■ TASK ITEM ■
Beginning at the line that contains "09306927200" and finishing at the line that contains "Senioren-2.Kreisklasse: SG Suderwich", output the data below exactly. Include both end lines and no pictures.

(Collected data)
★ ★ ★
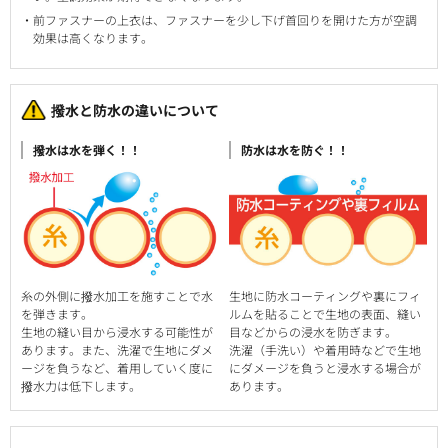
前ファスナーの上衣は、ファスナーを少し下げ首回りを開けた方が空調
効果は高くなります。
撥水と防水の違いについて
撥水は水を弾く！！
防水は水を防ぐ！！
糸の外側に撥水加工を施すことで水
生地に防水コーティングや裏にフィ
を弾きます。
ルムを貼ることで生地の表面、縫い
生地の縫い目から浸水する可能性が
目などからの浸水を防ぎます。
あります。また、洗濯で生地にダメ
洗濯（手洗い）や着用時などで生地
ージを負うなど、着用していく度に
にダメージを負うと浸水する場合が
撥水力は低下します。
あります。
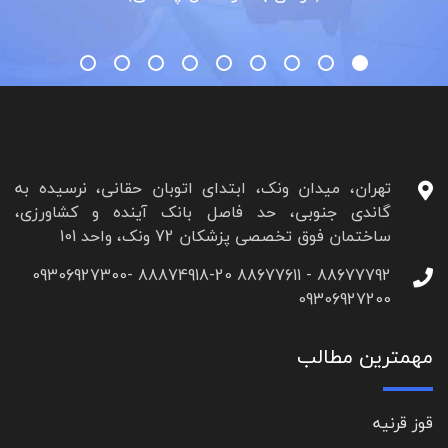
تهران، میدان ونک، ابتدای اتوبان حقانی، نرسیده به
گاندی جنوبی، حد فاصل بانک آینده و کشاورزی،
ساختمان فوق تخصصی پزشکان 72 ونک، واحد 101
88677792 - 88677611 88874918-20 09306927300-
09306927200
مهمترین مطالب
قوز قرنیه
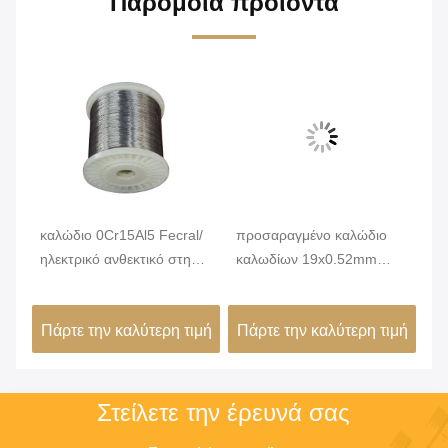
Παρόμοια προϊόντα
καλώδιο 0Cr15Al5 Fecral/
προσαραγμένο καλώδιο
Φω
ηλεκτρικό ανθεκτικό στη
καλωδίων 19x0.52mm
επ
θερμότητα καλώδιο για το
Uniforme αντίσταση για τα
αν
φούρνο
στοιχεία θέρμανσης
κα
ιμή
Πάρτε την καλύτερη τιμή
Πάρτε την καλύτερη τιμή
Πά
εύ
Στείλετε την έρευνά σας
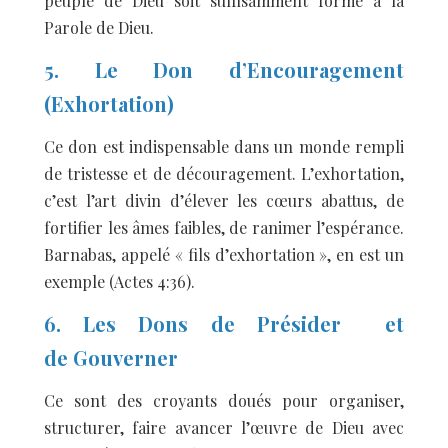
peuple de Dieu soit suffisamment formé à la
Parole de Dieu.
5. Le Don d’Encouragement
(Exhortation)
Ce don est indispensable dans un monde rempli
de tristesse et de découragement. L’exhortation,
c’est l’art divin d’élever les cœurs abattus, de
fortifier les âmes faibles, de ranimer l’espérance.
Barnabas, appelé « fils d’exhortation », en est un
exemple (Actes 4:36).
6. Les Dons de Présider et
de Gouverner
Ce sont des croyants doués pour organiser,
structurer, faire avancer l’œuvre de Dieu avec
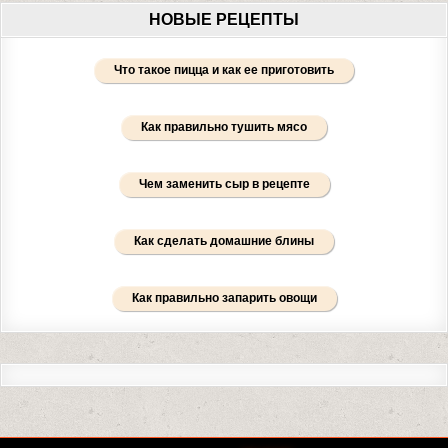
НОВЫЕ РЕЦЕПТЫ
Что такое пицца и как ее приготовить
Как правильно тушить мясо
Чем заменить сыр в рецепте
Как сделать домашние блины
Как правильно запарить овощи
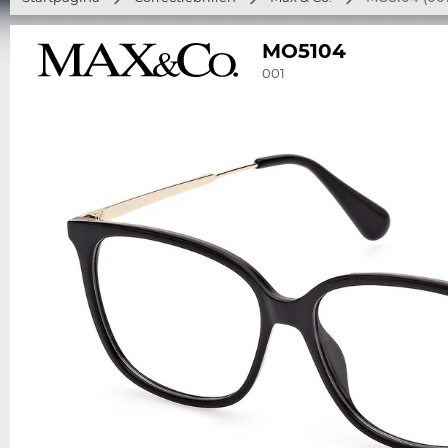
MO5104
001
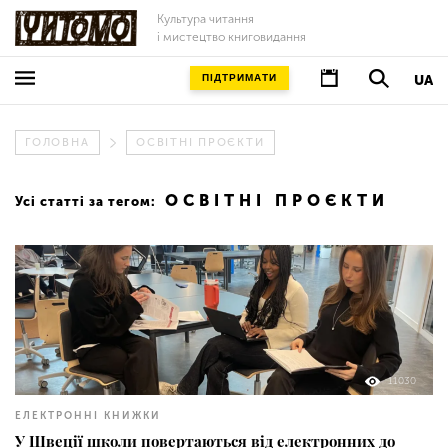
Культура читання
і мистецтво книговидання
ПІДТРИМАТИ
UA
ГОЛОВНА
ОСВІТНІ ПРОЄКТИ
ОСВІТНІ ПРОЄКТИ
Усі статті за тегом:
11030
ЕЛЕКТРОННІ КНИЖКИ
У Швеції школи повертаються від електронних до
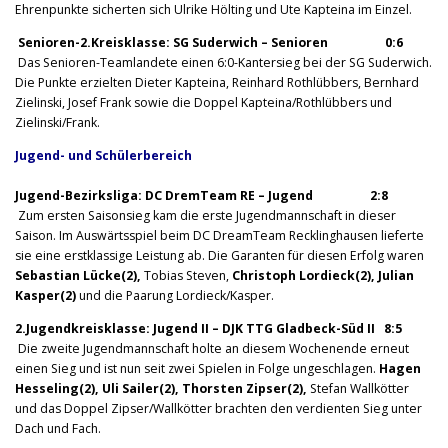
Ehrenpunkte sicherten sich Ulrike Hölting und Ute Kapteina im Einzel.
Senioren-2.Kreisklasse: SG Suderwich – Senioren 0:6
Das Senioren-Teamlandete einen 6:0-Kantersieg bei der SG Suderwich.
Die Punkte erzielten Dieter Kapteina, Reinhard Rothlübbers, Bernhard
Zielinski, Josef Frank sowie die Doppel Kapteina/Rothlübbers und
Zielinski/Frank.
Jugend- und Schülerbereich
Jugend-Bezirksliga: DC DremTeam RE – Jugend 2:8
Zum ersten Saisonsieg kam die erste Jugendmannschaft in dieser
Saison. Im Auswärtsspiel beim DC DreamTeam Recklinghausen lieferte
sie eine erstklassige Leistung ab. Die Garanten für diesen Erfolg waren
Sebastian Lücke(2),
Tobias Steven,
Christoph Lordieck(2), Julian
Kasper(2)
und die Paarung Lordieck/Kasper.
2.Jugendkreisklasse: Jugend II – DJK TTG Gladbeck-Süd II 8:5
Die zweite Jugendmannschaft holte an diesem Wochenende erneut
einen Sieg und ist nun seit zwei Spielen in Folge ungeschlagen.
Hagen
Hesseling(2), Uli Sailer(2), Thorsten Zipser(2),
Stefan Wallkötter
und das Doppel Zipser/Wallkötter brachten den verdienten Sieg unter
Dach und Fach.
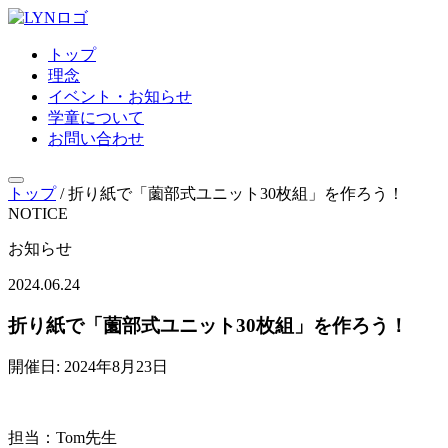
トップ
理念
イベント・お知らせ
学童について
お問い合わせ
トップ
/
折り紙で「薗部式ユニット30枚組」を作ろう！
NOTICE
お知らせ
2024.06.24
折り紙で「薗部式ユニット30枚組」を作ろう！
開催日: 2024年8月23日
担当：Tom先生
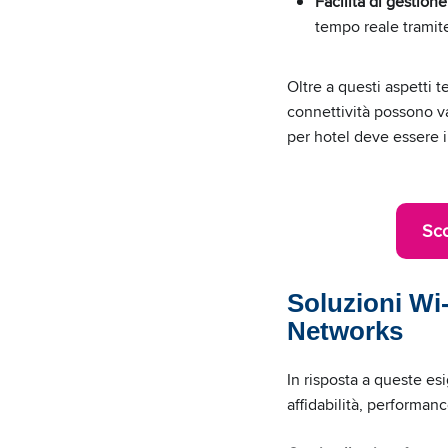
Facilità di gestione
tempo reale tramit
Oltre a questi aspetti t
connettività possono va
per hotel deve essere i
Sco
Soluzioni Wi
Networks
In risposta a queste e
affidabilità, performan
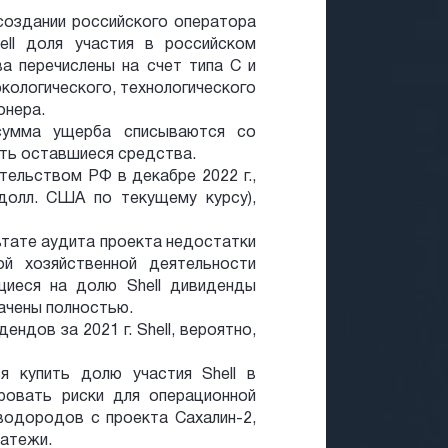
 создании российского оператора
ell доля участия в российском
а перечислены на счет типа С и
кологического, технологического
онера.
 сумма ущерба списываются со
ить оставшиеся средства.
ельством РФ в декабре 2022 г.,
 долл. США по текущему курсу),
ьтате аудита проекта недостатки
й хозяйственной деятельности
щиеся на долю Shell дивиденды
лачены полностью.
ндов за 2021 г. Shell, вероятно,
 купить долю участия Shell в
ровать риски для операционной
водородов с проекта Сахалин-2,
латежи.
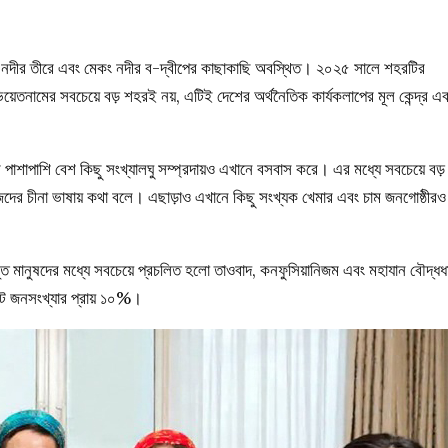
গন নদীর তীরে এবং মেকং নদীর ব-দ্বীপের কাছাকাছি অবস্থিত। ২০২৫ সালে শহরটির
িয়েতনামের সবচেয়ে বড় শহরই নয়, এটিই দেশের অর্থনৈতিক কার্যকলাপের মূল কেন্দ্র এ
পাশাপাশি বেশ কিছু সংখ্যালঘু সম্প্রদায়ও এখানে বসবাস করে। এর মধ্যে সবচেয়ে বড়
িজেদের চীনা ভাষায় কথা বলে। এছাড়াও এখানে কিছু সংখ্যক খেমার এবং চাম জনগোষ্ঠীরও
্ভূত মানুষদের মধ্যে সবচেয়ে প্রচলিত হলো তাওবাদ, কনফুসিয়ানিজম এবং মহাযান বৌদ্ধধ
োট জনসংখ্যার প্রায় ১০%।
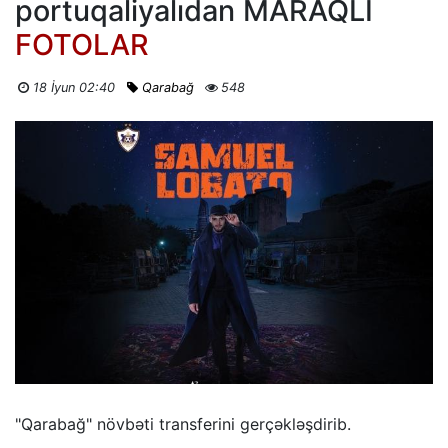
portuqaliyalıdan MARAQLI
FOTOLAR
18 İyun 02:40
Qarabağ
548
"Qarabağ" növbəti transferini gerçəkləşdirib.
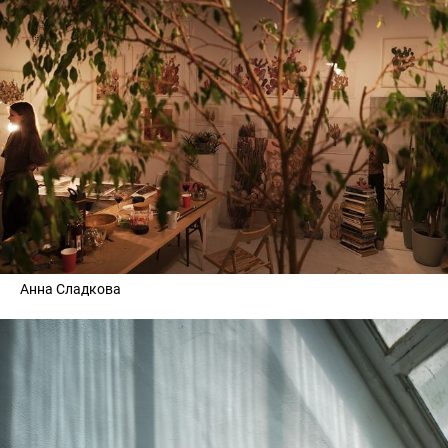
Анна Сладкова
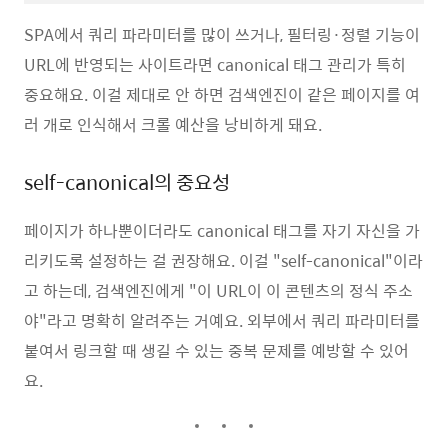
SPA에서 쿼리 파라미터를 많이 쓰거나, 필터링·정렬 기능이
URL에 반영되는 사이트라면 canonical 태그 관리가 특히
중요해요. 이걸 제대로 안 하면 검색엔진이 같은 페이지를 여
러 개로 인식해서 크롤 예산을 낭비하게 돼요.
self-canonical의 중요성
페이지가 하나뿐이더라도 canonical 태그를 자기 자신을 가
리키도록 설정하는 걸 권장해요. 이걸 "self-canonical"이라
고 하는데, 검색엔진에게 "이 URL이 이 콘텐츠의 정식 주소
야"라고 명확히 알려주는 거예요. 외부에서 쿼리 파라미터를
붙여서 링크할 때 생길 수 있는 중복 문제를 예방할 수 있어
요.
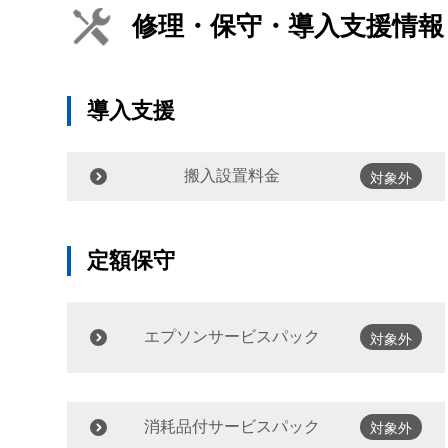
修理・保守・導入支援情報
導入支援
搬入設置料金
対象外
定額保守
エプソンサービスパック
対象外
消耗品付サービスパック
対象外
★ ★ ★
■ ANSWER SECTION ■
09306927200
مهمترین مطالب
قوز قرنیه
Παρόμοια προϊόντα
καλώδιο 0Cr15Al5 Fecral/
προσαραγμένο καλώδιο
Φω
ηλεκτρικό ανθεκτικό στη
καλωδίων 19x0.52mm
επ
θερμότητα καλώδιο για το
Uniforme αντίσταση για τα
αν
φούρνο
στοιχεία θέρμανσης
κα
ιμή
Πάρτε την καλύτερη τιμή
Πάρτε την καλύτερη τιμή
Πά
εύ
Στείλετε την έρευνά σας
peuple de Dieu soit suffisamment formé à la
Parole de Dieu.
5. Le Don d’Encouragement
(Exhortation)
Ce don est indispensable dans un monde rempli
de tristesse et de découragement. L’exhortation,
c’est l’art divin d’élever les cœurs abattus, de
fortifier les âmes faibles, de ranimer l’espérance.
Barnabas, appelé « fils d’exhortation », en est un
exemple (Actes 4:36).
6. Les Dons de Présider et
de Gouverner
Ce sont des croyants doués pour organiser,
structurer, faire avancer l’œuvre de Dieu avec
НОВЫЕ РЕЦЕПТЫ
Что такое пицца и как ее приготовить
Как правильно тушить мясо
Чем заменить сыр в рецепте
Как сделать домашние блины
Как правильно запарить овощи
MO5104
001
Культура читання
і мистецтво книговидання
ПІДТРИМАТИ
UA
ГОЛОВНА
ОСВІТНІ ПРОЄКТИ
ОСВІТНІ ПРОЄКТИ
Усі статті за тегом:
11030
ЕЛЕКТРОННІ КНИЖКИ
У Швеції школи повертаються від електронних до
Ehrenpunkte sicherten sich Ulrike Hölting und Ute Kapteina im Einzel.
Senioren-2.Kreisklasse: SG Suderwich – Senioren 0:6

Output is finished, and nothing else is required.